Secretários e membros do governo do prefeito de Cachoeiro de Itapemirim, Theodorico Ferraço (PP), tornaram-se alvos de críticas em série. Algumas são legítimas. Outras, no entanto, já surgem prontas, embaladas e distribuídas pelo mesmo grupo político que perdeu o poder e ainda não assimilou o recado das urnas.

O núcleo ligado ao historiador Weidson Ferreira, tutor político do ex-prefeito Victor Coelho (PSB), comporta-se como se a campanha nunca tivesse terminado. Age por abstinência. Move-se por receio. Além disso, reage à escassez de espaço no tabuleiro eleitoral que se aproxima. Quando falta palanque, sobra barulho.

Formou-se um cinturão de ataque composto por antigos aliados e ex-integrantes da gestão passada. Eles escolhem os alvos com critério: preferencialmente aqueles que acumulam capital político e visibilidade para as próximas eleições. Portanto, não se trata de coincidência. Trata-se de estratégia — e nada ingênua.

Os ataques surgem em ondas. São ruidosos, repetitivos e, muitas vezes, desproporcionais. Soam como latidos constantes contra quem ousa reorganizar uma casa que ficou anos sem manutenção adequada. A crítica integra o jogo democrático. Já a fabricação sistemática de narrativas corrói o debate público.

Alvo preferencial

Nesse cenário, a secretária municipal e vereadora eleita Renata Fiório transformou-se em alvo central. Podem questionar o estilo. Podem discordar da condução. Contudo, até aqui, ninguém apresentou um único indício concreto de improbidade ou corrupção — e isso muda o peso da discussão.

Ela herdou uma estrutura que exige reorganização profunda. Afinal, não se reestrutura uma pasta complexa como a Saúde em poucos meses, sobretudo quando o histórico revela disputas internas, interesses cruzados e cobiça antiga. A cobrança é legítima. Entretanto, a distorção deliberada ultrapassa o limite do razoável.

Cobram dela dois anos de resultados em poucos meses de gestão. Ao mesmo tempo, ignoram o ponto de partida. Também desconsideram as dificuldades estruturais. Reconstruir exige tempo, método e firmeza. Para quem se acostumou ao improviso, planejamento parece lentidão.

Com postura firme, Renata evita a política do agrado fácil. Além disso, não demonstra complacência com práticas equivocadas. Naturalmente, isso incomoda. Em ambientes nos quais a proximidade com cofres públicos era tratada como ativo político, a honestidade deixa de ser virtude e passa a ser obstáculo.

Régua torta

O grupo que hoje ataca tenta medir a atual gestão com a mesma régua da anterior. O problema é que essa régua é torta. Não há equivalência possível quando se fala em método, transparência e compromisso administrativo. Por isso, a comparação não se sustenta.
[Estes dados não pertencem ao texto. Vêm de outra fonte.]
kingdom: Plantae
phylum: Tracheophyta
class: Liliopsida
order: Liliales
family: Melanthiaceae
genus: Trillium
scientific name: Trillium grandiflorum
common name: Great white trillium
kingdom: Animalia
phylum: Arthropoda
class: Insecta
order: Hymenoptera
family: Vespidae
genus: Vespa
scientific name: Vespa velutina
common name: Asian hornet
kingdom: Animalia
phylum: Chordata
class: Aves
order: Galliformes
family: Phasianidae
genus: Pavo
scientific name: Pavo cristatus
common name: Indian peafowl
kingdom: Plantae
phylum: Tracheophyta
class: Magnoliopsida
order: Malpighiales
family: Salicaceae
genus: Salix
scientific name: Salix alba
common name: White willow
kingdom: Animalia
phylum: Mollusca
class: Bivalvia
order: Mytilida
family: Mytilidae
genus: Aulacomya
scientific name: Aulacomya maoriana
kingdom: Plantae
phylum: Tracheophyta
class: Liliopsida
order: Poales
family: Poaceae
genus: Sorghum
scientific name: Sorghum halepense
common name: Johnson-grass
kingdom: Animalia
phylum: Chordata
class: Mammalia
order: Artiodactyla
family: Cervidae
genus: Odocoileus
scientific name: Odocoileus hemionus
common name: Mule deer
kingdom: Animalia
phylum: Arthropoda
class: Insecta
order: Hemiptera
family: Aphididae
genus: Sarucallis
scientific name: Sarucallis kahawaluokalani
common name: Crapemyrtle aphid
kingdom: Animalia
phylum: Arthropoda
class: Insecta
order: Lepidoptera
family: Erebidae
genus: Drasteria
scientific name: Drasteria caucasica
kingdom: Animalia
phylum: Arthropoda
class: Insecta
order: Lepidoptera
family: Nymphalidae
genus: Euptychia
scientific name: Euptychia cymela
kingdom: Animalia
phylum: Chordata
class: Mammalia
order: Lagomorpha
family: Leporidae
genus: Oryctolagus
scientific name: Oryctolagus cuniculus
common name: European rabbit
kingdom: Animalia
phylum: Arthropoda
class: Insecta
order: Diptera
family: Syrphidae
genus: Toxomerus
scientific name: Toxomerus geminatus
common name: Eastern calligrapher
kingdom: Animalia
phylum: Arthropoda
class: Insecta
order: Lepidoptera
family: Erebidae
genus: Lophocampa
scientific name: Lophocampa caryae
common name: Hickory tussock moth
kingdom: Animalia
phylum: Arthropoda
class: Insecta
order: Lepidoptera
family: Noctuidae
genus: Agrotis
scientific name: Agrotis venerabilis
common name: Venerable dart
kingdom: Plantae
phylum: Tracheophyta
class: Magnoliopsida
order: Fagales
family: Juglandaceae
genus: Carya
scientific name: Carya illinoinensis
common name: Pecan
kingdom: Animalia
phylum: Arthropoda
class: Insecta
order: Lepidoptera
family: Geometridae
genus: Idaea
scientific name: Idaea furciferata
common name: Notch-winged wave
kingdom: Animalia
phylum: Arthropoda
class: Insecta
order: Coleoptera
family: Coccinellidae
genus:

Até o momento, os disparos miram justamente aqueles que carregam reputação consolidada e trajetória pública sem manchas. Não por acaso. Atacar quem tem densidade eleitoral ajuda a reduzir adversários antes mesmo da largada oficial.

A gestão Ferraço ainda está no início do ciclo. Evidentemente, erros ocorrerão e ajustes serão necessários. Contudo, transformar divergência política em campanha permanente de desgaste não fortalece a cidade. Pelo contrário, revela o receio de quem teme perder relevância.

O pano de fundo

No fundo, o embate não é administrativo. É eleitoral. Trata-se de reposicionamento de forças. De um lado, um governo que tenta reorganizar a máquina pública. De outro, um grupo que perdeu o comando e, por isso, busca manter influência por meio de críticas contínuas e produção de factóides.

Cachoeiro precisa de fiscalização séria, oposição responsável e debate qualificado. Além disso, necessita de maturidade política. Quando se confunde divergência com sabotagem, presta-se desserviço à própria história.

Se houver irregularidade, que se prove. Caso exista erro, que se corrija. Porém, enquanto não surgirem fatos concretos, o que se escuta é ruído vindo do porão — e ruído, por mais alto que seja, jamais substitui argumento.